Still, one dream keeps coming back. A delicate memory with you.
We were walking in Seoul. There was a bush of flowers — I think yellow? Orange? You plucked one, told me to smell it. Then you ate it. Just like that. Then told me to. I was scared, but I did. It was sweet. I wanted more.
What the hell were those flowers?

Anyway, they stuck. I’ve done wild things in my life, sometimes with no fear at all — probably because fear was the baseline. I should’ve died a few times: drowned three times, got lost on the streets of Cusco with nothing but a map and a broken phone, wore no seatbelt in the back of a Hyundai that was crushed into an accordion on Route 4, dodged a drunk BMW by a centimeter on a Lime scooter. Each time, I thought of those flowers. Petals.
So what is that, Mom? You still here? Particle form? Or am I just parenting myself and hanging onto the metaphor? I don’t know. My money’s on spiritual, though. Science and God seem to be in on the same joke.
“The first gulp from the glass of natural sciences will turn you into an atheist, but at the bottom of the glass God is waiting for you.” — Werner Heisenberg
I see you every time I model. Dad might think he gave me this mug, but it isn’t just his. When I started modeling, I was pretty shy, but over the years photographers mention I have this “gaze” that I channel once I get comfortable. This photo reminds me of you the most:

I also had drawing skills before I even practiced. Still surprise myself sometimes with a pen; I can draw pretty quickly. That’s you.
Honestly, as I regain my footing and find my rhythm, survival just feels like the part where I’m clocking into my day job. Don’t get me wrong, I love the people I work with, and some of the problems are pretty cool to solve. I’m complaining when that’s really everyone, I guess. But the creative world keeps pulling me back, harder than anything else. That’s your blood. Now, I lean in.

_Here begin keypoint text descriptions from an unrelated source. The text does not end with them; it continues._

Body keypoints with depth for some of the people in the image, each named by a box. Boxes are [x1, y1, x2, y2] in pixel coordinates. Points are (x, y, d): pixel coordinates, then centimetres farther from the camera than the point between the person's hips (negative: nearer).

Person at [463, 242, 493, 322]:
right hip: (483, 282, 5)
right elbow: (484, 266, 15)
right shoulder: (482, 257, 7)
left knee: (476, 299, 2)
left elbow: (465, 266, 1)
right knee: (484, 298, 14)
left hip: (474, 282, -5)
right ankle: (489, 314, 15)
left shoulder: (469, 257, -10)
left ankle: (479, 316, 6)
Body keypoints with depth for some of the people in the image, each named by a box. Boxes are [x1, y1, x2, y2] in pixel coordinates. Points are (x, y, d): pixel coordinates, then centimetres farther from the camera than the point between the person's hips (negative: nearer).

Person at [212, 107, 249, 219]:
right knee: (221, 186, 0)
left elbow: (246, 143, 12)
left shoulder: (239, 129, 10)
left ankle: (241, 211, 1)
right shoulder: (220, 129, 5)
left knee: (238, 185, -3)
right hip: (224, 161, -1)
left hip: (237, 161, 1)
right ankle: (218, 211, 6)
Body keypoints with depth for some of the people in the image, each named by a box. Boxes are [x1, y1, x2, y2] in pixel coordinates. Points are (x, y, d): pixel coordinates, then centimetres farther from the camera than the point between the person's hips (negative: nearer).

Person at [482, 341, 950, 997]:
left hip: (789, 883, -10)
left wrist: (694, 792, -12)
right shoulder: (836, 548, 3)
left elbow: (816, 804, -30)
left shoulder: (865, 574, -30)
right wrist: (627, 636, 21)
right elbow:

Also Mom, I don’t hate you. Weirdly, I’m grateful. Being left to fend for myself made me a blank slate — no programming, no restrictions. A free agent. I don’t know where life is headed, but I do know this:
When I have a family, I will never abandon them.
Not because it makes me noble. Because I’d be terrified to miss out. You probably already knew that. Which is why, yeah, you’re probably still hanging around me in particle form.